WHAT YOU WILL DO: Please quote the passage on e-liquid toxicity below, starting with "Nicotine containing liquids" and going on through "buffer system added.".

DOCUMENT EXTRACT:
- - - - - - -

Nicotine containing liquids are marked with a ‘+’ sign below their identifying numbers. Inspection of the results for 12 mg/ml nicotine-containing and nicotine-free liquids leads to the conclusion that nicotine is not responsible for any observed cell toxicity.
Figure 3 displays a selection of the biological activity of a number of e-liquids, in the upper part showing the percentage of disintegrated cells after 24 h of exposure to liquid/condensate compared to saponin as control substance, and in the lower part the metabolic activity of the exposed cells after 48 h in comparison to untreated cells and those exposed to the pure PG/VG base and those cultivated in pure medium with buffer system added.
These diagrams clearly prove that the majority of the liquids investigated is rather non-toxic for the cells, but that there are still over 20% of them causing cell death and/or damage to the cell metabolism. A similar picture was obtained with a second series of 25 liquids from other producers.
A comparison of 2 non-toxic and 2 toxic e-liquid vapor condensates with tobacco cigarette smoke condensate was made, including dilution series from 20 to 0.08 μl/ml. The results of this investigation are illustrated in Fig. 4. Whereas dilution to a fifth of the original concentration removes the toxicity of the e-liquid vapor, cigarette smoke condensate has to be diluted at least by a factor of 100 to lose its toxic influence on the cells. This finding provides another strong argument for the ongoing discussion about smoking vs. vaping.
Which liquids are toxic?
All liquids proven toxic to the cells contain at least one of the following of flavors: cinnamon, absinth, anise or vanilla. Consequently, the chemical analysis of these liquids was extended to identify the responsible toxic components. This search identified cinnamaldehyde, estragol, thujones and vanillin as the most likely culprits, and this finding agrees well with previous investigations on the toxicity of aromas in e-liquids [14]. Differences in the toxicity of liquids with the above mentioned flavors from different producers could be caused by different concentration but also by the use of different aroma compounds.

- - - - - - -

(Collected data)

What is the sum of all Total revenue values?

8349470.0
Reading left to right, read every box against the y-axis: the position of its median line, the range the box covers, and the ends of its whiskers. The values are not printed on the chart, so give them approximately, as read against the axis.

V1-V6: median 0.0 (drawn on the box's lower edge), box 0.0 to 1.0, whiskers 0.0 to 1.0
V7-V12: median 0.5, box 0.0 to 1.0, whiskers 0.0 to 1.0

- - - - - - -

TASK RESPONSE:
Nicotine containing liquids are marked with a ‘+’ sign below their identifying numbers. Inspection of the results for 12 mg/ml nicotine-containing and nicotine-free liquids leads to the conclusion that nicotine is not responsible for any observed cell toxicity.
Figure 3 displays a selection of the biological activity of a number of e-liquids, in the upper part showing the percentage of disintegrated cells after 24 h of exposure to liquid/condensate compared to saponin as control substance, and in the lower part the metabolic activity of the exposed cells after 48 h in comparison to untreated cells and those exposed to the pure PG/VG base and those cultivated in pure medium with buffer system added.